Decimal to Fraction:
 The decimal represents a fraction with a denominator of 10 (if one decimal place), 100 (if two decimal places), and so on (depending on the number of decimal places).
 Example: 0.75 can be written as 75/100 (75 hundredths) which can be simplified to 3/4.
Practice Problems:
 Convert the following fraction to a decimal: 3/8 (Divide 3 by 8 using a calculator and round to two decimal places: 0.37)
 Convert the following decimal to a fraction: 0.625 (Write as 625/1000 and simplify to 5/8)

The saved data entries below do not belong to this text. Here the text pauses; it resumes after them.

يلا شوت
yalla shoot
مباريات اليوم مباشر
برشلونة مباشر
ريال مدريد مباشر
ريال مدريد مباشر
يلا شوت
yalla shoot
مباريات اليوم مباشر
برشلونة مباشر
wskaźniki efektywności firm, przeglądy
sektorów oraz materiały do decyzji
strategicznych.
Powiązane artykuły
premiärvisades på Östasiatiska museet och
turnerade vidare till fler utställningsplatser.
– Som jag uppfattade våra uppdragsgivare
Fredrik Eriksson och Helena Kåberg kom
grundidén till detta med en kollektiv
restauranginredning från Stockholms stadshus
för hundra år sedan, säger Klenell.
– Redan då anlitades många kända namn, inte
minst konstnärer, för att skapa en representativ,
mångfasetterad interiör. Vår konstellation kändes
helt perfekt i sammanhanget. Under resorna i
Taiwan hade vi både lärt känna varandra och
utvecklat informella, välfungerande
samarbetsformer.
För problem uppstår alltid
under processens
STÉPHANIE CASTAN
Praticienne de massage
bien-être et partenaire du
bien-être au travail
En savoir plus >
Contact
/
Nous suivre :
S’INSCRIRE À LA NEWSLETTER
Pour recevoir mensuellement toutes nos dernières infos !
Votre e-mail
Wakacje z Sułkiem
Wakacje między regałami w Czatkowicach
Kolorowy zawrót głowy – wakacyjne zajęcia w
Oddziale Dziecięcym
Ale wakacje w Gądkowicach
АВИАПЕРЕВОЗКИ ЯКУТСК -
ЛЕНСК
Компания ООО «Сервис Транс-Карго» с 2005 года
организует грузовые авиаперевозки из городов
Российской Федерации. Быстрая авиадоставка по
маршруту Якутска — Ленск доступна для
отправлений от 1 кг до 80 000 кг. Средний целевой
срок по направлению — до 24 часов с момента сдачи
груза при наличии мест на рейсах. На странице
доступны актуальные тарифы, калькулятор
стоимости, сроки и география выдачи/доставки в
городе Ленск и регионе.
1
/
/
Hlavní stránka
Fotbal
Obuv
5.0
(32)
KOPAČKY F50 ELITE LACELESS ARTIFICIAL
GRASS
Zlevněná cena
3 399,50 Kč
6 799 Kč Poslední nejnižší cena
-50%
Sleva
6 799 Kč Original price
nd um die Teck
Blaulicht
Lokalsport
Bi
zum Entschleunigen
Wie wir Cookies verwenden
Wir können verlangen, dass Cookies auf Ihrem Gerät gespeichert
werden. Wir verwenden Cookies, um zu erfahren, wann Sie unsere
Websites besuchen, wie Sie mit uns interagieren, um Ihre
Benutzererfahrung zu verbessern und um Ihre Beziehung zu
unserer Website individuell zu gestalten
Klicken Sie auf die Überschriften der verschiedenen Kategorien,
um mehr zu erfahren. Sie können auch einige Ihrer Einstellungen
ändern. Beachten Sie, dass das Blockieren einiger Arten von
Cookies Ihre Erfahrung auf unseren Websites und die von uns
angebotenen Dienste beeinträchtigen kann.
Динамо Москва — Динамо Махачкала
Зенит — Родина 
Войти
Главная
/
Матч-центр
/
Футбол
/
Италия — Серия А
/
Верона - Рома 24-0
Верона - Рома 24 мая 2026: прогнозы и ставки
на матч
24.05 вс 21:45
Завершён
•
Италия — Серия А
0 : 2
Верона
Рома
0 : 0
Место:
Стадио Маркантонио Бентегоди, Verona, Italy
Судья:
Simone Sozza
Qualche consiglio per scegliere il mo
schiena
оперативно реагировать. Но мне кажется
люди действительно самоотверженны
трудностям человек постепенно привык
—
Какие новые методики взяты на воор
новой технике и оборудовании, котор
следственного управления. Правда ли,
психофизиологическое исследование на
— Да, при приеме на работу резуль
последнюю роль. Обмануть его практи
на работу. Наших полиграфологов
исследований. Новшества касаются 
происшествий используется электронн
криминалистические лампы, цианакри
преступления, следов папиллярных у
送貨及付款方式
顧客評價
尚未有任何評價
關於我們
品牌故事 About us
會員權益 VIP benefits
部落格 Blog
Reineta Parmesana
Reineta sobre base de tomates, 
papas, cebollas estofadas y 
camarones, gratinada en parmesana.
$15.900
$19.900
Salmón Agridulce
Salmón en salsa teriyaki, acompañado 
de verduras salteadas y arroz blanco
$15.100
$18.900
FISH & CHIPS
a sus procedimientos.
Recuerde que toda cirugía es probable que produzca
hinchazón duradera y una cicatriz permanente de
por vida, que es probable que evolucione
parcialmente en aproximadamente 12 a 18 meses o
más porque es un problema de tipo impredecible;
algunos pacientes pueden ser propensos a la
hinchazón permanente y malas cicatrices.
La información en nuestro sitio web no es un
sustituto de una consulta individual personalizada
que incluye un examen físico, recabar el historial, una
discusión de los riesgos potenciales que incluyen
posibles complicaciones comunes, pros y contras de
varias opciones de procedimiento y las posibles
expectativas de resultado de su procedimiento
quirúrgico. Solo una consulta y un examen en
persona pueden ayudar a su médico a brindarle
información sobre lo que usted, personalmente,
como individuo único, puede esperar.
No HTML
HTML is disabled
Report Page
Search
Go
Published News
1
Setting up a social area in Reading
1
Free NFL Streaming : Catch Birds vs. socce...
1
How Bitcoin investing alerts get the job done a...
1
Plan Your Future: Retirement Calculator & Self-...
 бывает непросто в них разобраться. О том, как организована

Applications of Decimals in Healthcare Settings
Decimals play a crucial role in various healthcare settings. Here are some examples:
 Medication Dosages:
Medications are often prescribed in precise decimal amounts (e.g., 2.5 mg of medication). Accurate measurement and administration of these dosages are essential for patient safety.

Vital Signs:
Body temperature, blood pressure, and other vital signs are often recorded using decimals (e.g., 37.2°C temperature, 120/80 mmHg blood pressure). Understanding decimal place values is crucial for interpreting these measurements.
 Laboratory Results:
Blood sugar levels, cholesterol levels, and other laboratory results are often reported in decimal format. Healthcare professionals need to be able to interpret these values and make informed decisions based on them.
By mastering decimal operations and conversions, you’ll be wellequipped to handle calculations and measurements in healthcare settings, ensuring patient safety and effective treatment.
This chapter has comprehensively covered decimal place value, operations, conversions, and applications in healthcare. Remember, consistent practice and a strong foundation in decimals will empower you to excel in your healthcare endeavors.